LATE EDITION's Web question of the week: When should the U.S. transfer power to the Iraqi government? 52 percent of you said now, 25 percent said in six months, and 23 percent of you said in a year or more. And remember, this is not a scientific poll.

Up next, Bruce Morton's last word. (BEGIN VIDEO CLIP)

BRUCE MORTON, CNN CORRESPONDENT: This is, you'll remember, the president who, as a candidate, said he wouldn't get the U.S. involved in nation-building, but of course it is now involved in that in two troubled countries.


WOODRUFF: When reality derails the firmest of presidential plans.


WOODRUFF: And now it's time for Bruce Morton's last word on President Bush and a change of plans.


MORTON (voice-over): "A foolish consistency," Ralph Waldo Emerson wrote, "is the hobgoblin of little minds." Well, no hobgoblins bedevil George W. Bush these days. Or maybe he just has a big mind and doesn't notice them.


BUSH: We cannot be the world's policemen. We can't be nation- building all around the world.


MORTON: This is, you'll remember, the president who, as a candidate, said he wouldn't get the U.S. involved in nation-building, but of course it is now involved in that in two troubled countries, Afghanistan and Iraq.


BUSH: We must take the battle to the enemy, disrupt his plans and confront the worst threats before they emerge.


MORTON: Then he said the U.S. could invade any country it thinks might threaten it with or without support from any allies, and he did invade Iraq with support from only a couple of allies.

And that worked brilliantly, except that it turns out he needed fewer troops to invade than he now seems to need for the occupation of Iraq. Borders to patrol, oil fields to protect, and all that. And he's running short on American troops. Tours of duty are getting extended and so on.

So he said some international help would be good, but not surprisingly the sometime allies who weren't consulted about the war are not rushing to send troops now, and some of them don't have very many anyway. And why would they want to put them under American command?

A bigger role for the U.N.? Maybe, but Mr. Bush still seems to want to call the shots.


BUSH: Mr. Secretary-General...


MORTON: French leader Jacques Chirac says the object should be to give Iraqis control as soon as possible, but it's not that simple. If the U.S. simply leaves and a civil war starts, that surely is not what anybody, including Monsieur Chirac, would want.

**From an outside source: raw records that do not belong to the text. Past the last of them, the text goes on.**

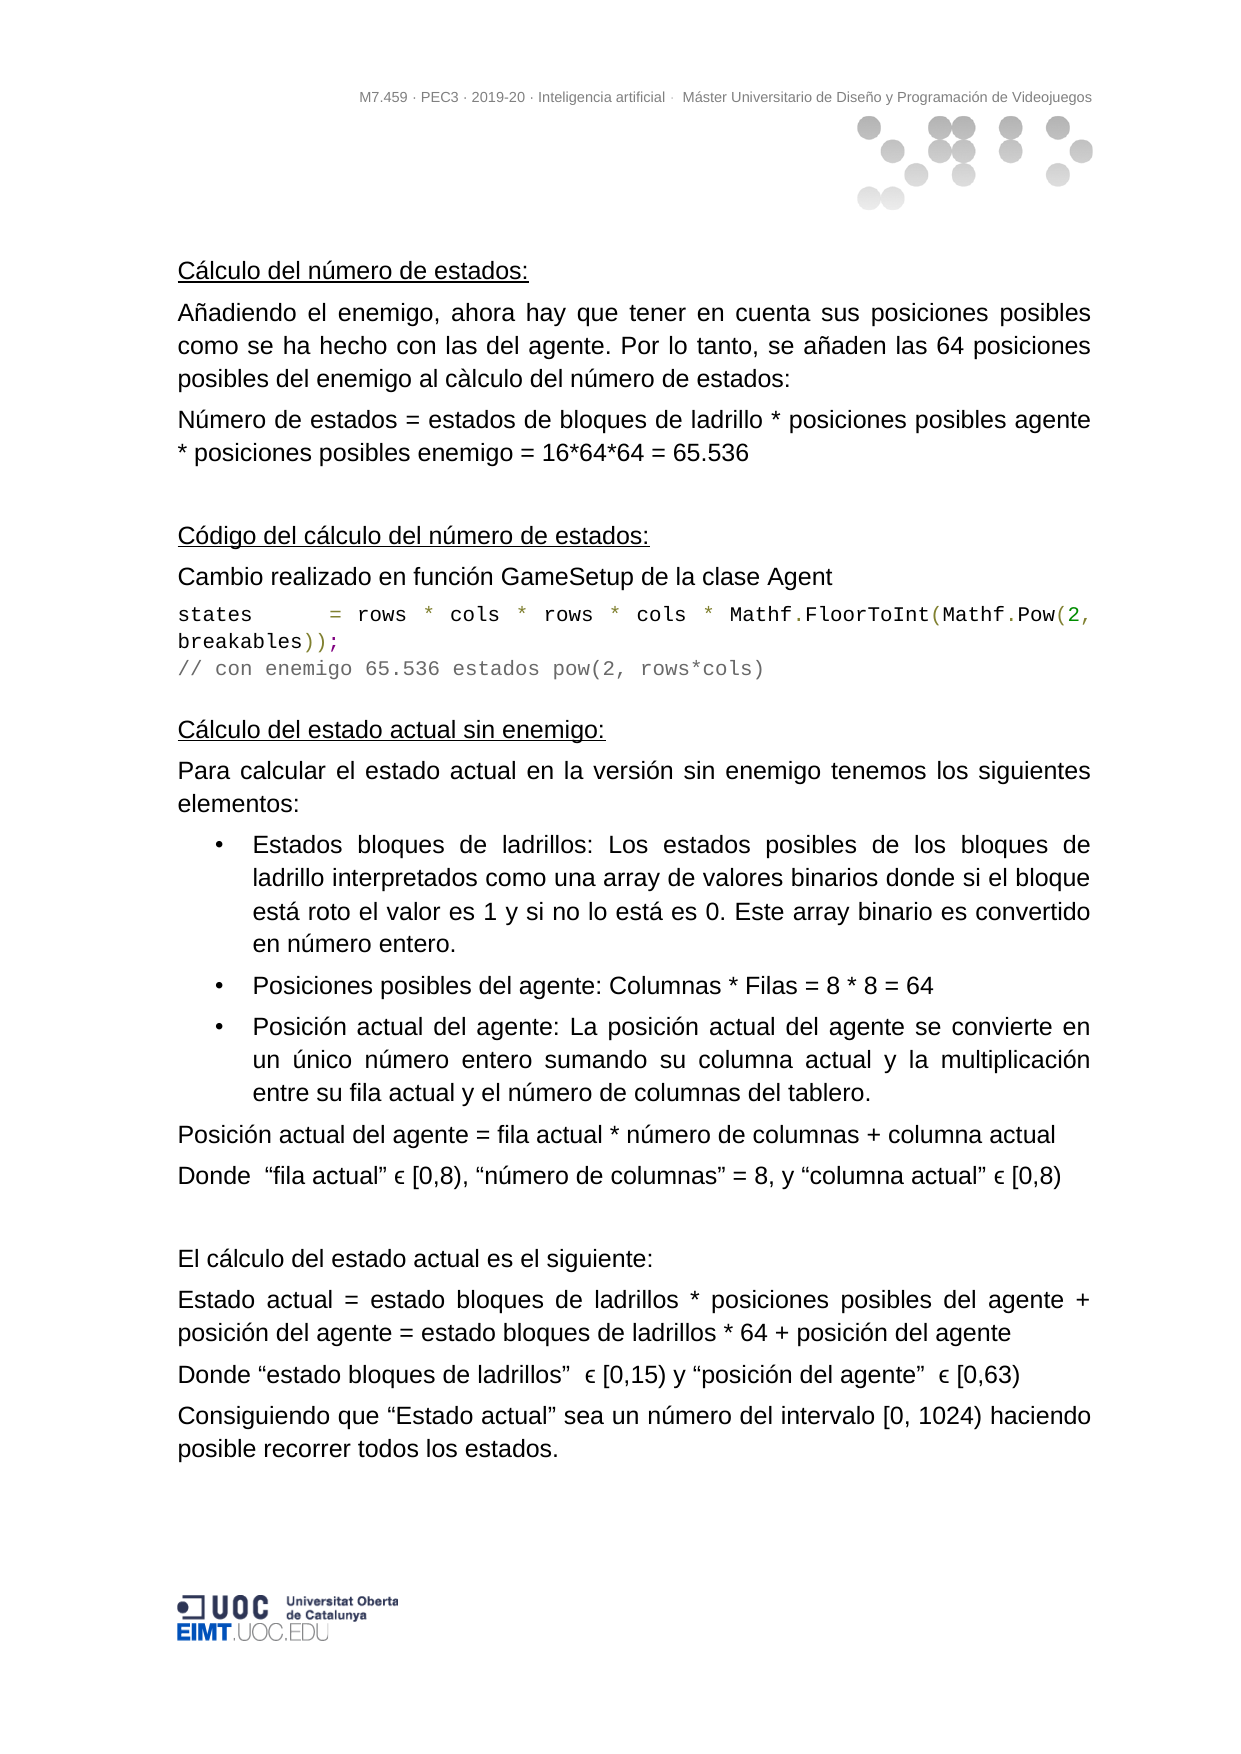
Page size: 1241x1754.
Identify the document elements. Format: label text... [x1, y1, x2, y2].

text states = rows * cols * rows * cols * Mathf.FloorToInt(Mathf.Pow(2, breakables)); [177, 603, 1092, 654]
text Número de estados = estados de bloques de ladrillo * posiciones posibles agente * posiciones posibles enemigo = 16*64*64 = 65.536 [177, 405, 1092, 467]
text Cálculo del estado actual sin enemigo: [177, 714, 1092, 743]
text // con enemigo 65.536 estados pow(2, rows*cols) [177, 658, 1092, 682]
list Posiciones posibles del agente: Columnas * Filas = 8 * 8 = 64 [215, 971, 1092, 1000]
text Estado actual = estado bloques de ladrillos * posiciones posibles del agente + posición del agente = estado bloques de ladrillos * 64 + posición del agente [177, 1285, 1092, 1347]
text Donde “fila actual” ϵ [0,8), “número de columnas” = 8, y “columna actual” ϵ [0,8) [177, 1161, 1092, 1190]
text Consiguiendo que “Estado actual” sea un número del intervalo [0, 1024) haciendo posible recorrer todos los estados. [177, 1401, 1092, 1463]
text Código del cálculo del número de estados: [177, 521, 1092, 549]
list Estados bloques de ladrillos: Los estados posibles de los bloques de ladrillo interpretados como una array de valores binarios donde si el bloque está roto el valor es 1 y si no lo está es 0. Este array binario es convertido en número entero. [215, 830, 1092, 958]
list Posición actual del agente: La posición actual del agente se convierte en un único número entero sumando su columna actual y la multiplicación entre su fila actual y el número de columnas del tablero. [215, 1012, 1092, 1107]
text Para calcular el estado actual en la versión sin enemigo tenemos los siguientes elementos: [177, 756, 1092, 818]
text Añadiendo el enemigo, ahora hay que tener en cuenta sus posiciones posibles como se ha hecho con las del agente. Por lo tanto, se añaden las 64 posiciones posibles del enemigo al càlculo del número de estados: [177, 298, 1092, 392]
text Donde “estado bloques de ladrillos” ϵ [0,15) y “posición del agente” ϵ [0,63) [177, 1359, 1092, 1388]
text Posición actual del agente = fila actual * número de columnas + columna actual [177, 1120, 1092, 1148]
text El cálculo del estado actual es el siguiente: [177, 1244, 1092, 1273]
picture [857, 105, 1093, 222]
picture [177, 1623, 329, 1641]
picture [177, 1595, 398, 1622]
text Cálculo del número de estados: [177, 256, 1092, 285]
text Cambio realizado en función GameSetup de la clase Agent [177, 562, 1092, 591]
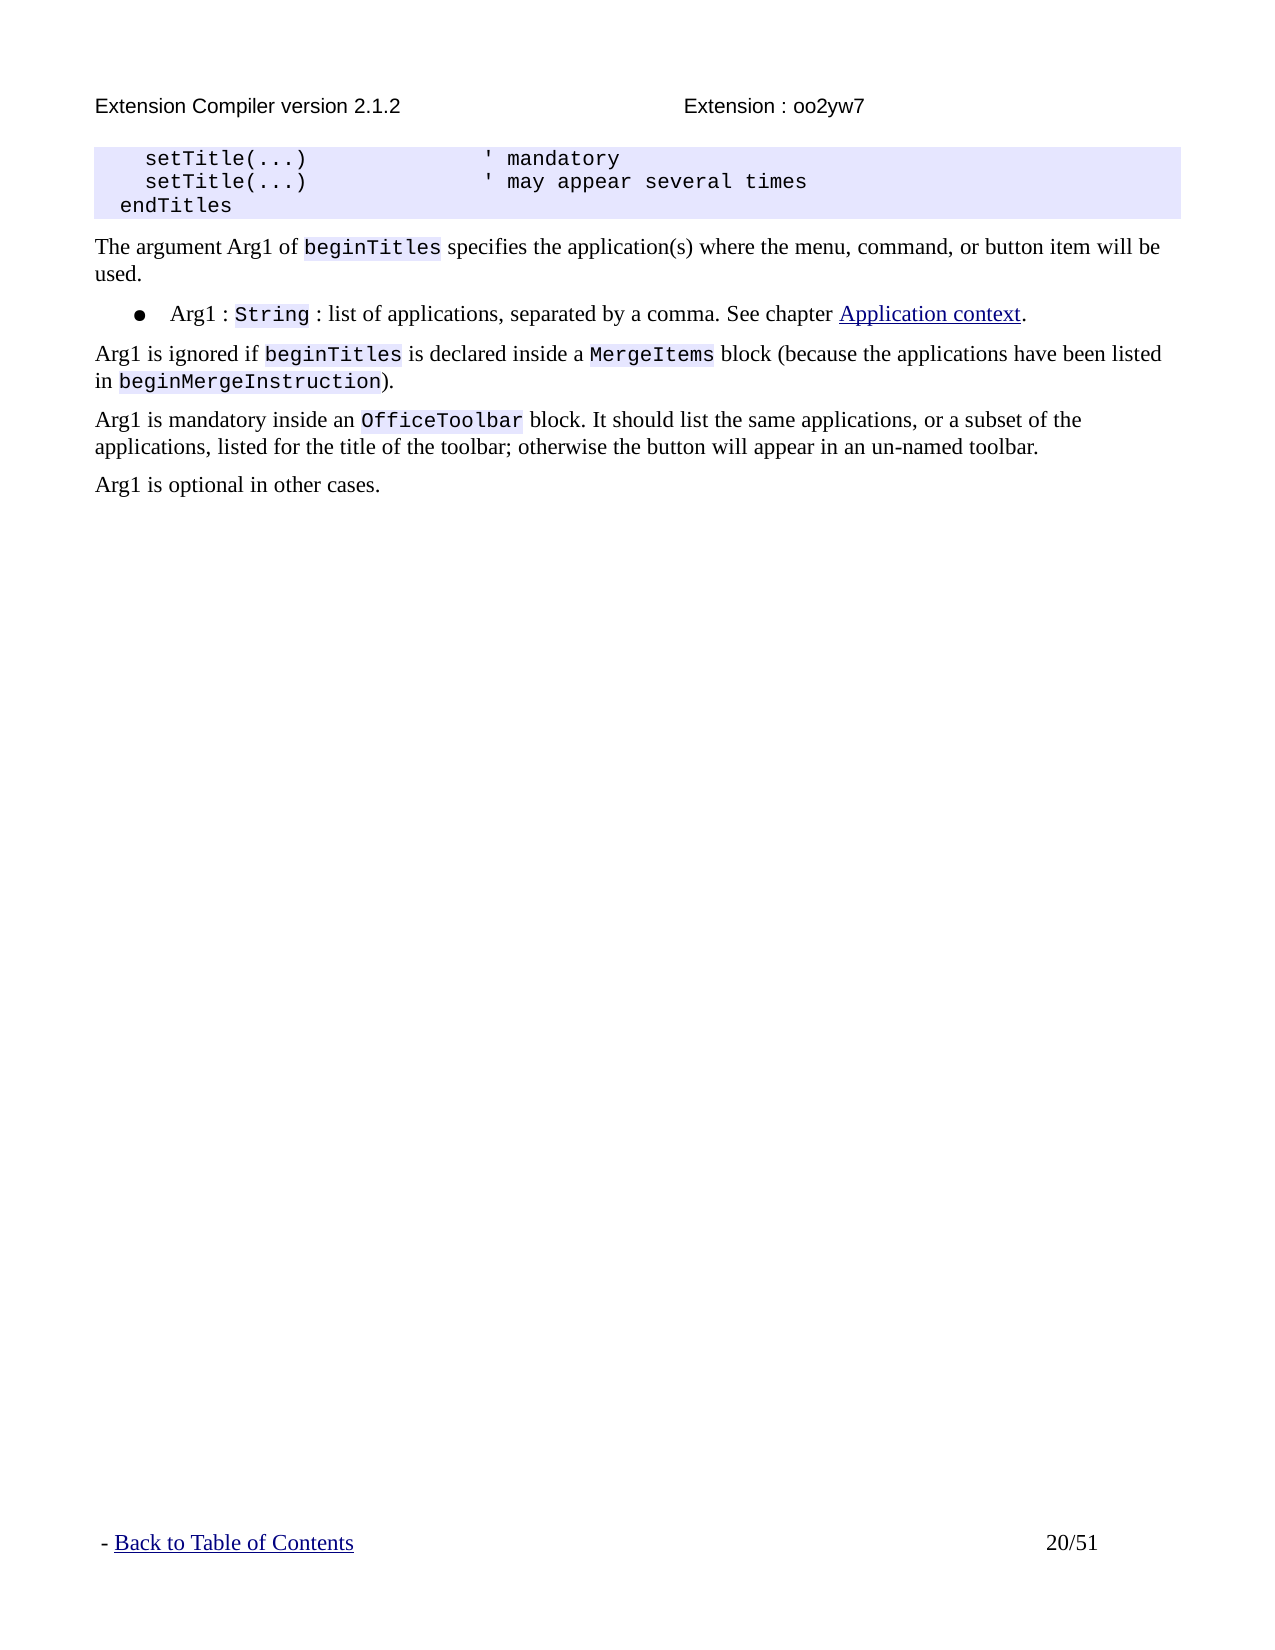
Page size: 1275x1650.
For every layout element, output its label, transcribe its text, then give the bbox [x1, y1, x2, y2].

So it will take time, maybe a long time for public facilities, roads, water and so on to improve, and maybe even longer for the various Iraqi groups -- Shiites, Sunnis, Kurds -- to get used to the idea of living peacefully together under some kind of elected government.

So there are a lot of inconsistencies in the course Mr. Bush has followed, which doesn't mean it can't still come out all right in the end. Iraqis may be able to govern themselves peacefully. Mr. Bush's larger vision that a peaceful Iraq would breed democracy elsewhere in the Middle East seems less likely.

But one thing at a time. If Iraq can achieve some sort of peaceful self-rule, that'll be a genuine accomplishment for this president, never mind a few inconsistencies along the way.

I'm Bruce Morton.


WOODRUFF: And that's LATE EDITION for Sunday, September 28th.

For our international viewers, World News is next.

Be sure to join Wolf next Sunday and every Sunday at noon Eastern for the last word in Sunday talk.

And I'll be here Monday through Friday at 3:00 p.m. Eastern with Live From, and again at 4:00 p.m. Eastern with Inside Politics.

Until then, thanks very much for watching. I'm Judy Woodruff in Washington.